See `feature_cols.json` for the full input schema.
## Models
| Model | Architecture | Params | Holdout acc | Holdout AUC | Train time |
|---|---|---|---|---|---|
| Logistic Regression | sklearn baseline | tiny | 0.4982 | 0.4983 | ~3 s |
| XGBoost | 400 trees, depth 6 | β€” | 0.5033 | 0.5036 | ~3 s |
| LightGBM | 400 trees, 63 leaves | β€” | 0.5002 | 0.4998 | ~11 s |
| MLP | 4 layers, 512–512–256 | ~1M | 0.4997 | 0.5009 | ~8 s |
| **BitTransformer** | 4-layer encoder, d=128, over raw 512-bit (X\|Y) | 859K | **0.5000** | **0.4998** | ~2.8 h |
| Permutation sanity (XGBoost on shuffled labels) | β€” | β€” | 0.4994 | 0.4994 | β€” |
All accuracies are statistically indistinguishable from 0.5. The BitTransformer specifically tested the hypothesis that bit-level nested XOR/AND patterns might leak the parity β€” they don't.
## Repository structure
```
.
β”œβ”€β”€ README.md # this file
β”œβ”€β”€ metrics.json # full per-model metrics
β”œβ”€β”€ feature_cols.json # input feature schema
β”œβ”€β”€ data/
β”‚ └── features_sample_1k.parquet # 1K-row sample of training data
β”œβ”€β”€ models/
β”‚ β”œβ”€β”€ xgb.json # XGBoost
β”‚ β”œβ”€β”€ lgbm.txt # LightGBM
β”‚ β”œβ”€β”€ mlp.pt # PyTorch MLP state_dict
β”‚ └── bit_xformer.pt # PyTorch BitTransformer state_dict
└── scripts/
 β”œβ”€β”€ gen.py # generates feature parquet from k range
 β”œβ”€β”€ train.py # trains logreg / XGBoost / LightGBM / MLP
 β”œβ”€β”€ bit_transformer.py # trains the BitTransformer
 β”œβ”€β”€ predict.py # single-point inference
 β”œβ”€β”€ batch_eval.py # batch evaluation on fresh k range
 └── build_html.py # generates a result-table HTML
```
## Reproducing
```bash
# 1. install deps
pip install numpy pandas pyarrow scikit-learn xgboost lightgbm torch huggingface_hub
# 2. generate features (k=1..1M)
python scripts/gen.py 1000000
# 3. train the fast models
python scripts/train.py
# 4. train the bit-transformer (takes ~3 h on an NVIDIA L4)
python scripts/bit_transformer.py
```
Generation is single-threaded Python big-int arithmetic and is the wall-clock bottleneck (~5 min for 1M points).
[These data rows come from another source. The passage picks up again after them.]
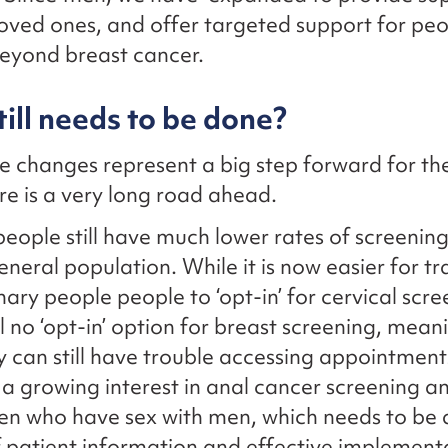
loved ones, and offer targeted support for peop
eyond breast cancer.
ill needs to be done?
e changes represent a big step forward for th
ere is a very long road ahead.
ople still have much lower rates of screenin
eneral population. While it is now easier for t
ary people people to ‘opt-in’ for cervical scre
ill no ‘opt-in’ option for breast screening, mean
can still have trouble accessing appointment
 a growing interest in anal cancer screening 
en who have sex with men, which needs to be 
f patient information and effective implement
Training the fast models is seconds; the BitTransformer is hours due to sequence length 513 with 4 attention layers.
## Loading the models
```python
# XGBoost
import xgboost as xgb
m = xgb.XGBClassifier(); m.load_model("models/xgb.json")
# LightGBM
import lightgbm as lgb
m = lgb.Booster(model_file="models/lgbm.txt")
# MLP
import torch, torch.nn as nn
D = 44
mlp = nn.Sequential(nn.Linear(D,512), nn.ReLU(),
 nn.Linear(512,512), nn.ReLU(),
 nn.Linear(512,256), nn.ReLU(),
 nn.Linear(256,1))
mlp.load_state_dict(torch.load("models/mlp.pt"))
# BitTransformer
class BitTransformer(nn.Module):
 def __init__(self, seq_len=512, d=128, nhead=4, nlayers=4):
 super().__init__()
 self.tok = nn.Embedding(2, d)
 self.pos = nn.Parameter(torch.randn(1, seq_len, d) * 0.02)
 self.cls = nn.Parameter(torch.randn(1, 1, d) * 0.02)
 enc = nn.TransformerEncoderLayer(d_model=d, nhead=nhead, dim_feedforward=4*d,
 batch_first=True, activation="gelu", norm_first=True)
 self.enc = nn.TransformerEncoder(enc, num_layers=nlayers)
 self.head = nn.Linear(d, 1)
 def forward(self, x_bits):
 h = self.tok(x_bits) + self.pos
 cls = self.cls.expand(h.size(0), -1, -1)
 h = torch.cat([cls, h], dim=1)
 h = self.enc(h)
 return self.head(h[:, 0, :]).squeeze(1)
bx = BitTransformer()
bx.load_state_dict(torch.load("models/bit_xformer.pt"))
```
## Intended use
- **Research:** confirming empirically that off-the-shelf ML cannot recover the LSB of a secp256k1 private key from its public-key coordinates.
- **Education:** demonstrating how features that "look informative" (digit sums, mod residues, popcount) carry zero signal about cryptographic targets.
- **Negative control / sanity check** for related ML-cryptanalysis projects.
## Out-of-scope use
- Any actual cryptographic key-recovery attempt. These models cannot do it; the underlying theory says no efficient model can.
- Any conclusion about non-curve-based ciphers or curves other than secp256k1.
## Hardware & cost
- Trained on a single GCP `g2-standard-8` instance with 1Γ— NVIDIA L4 GPU.
- Total wall-clock: ~3 hours (mostly the BitTransformer).
- Total cost: ~$5 USD.
## License
MIT.
## Citation
If you reference this in research, please cite by the repo URL.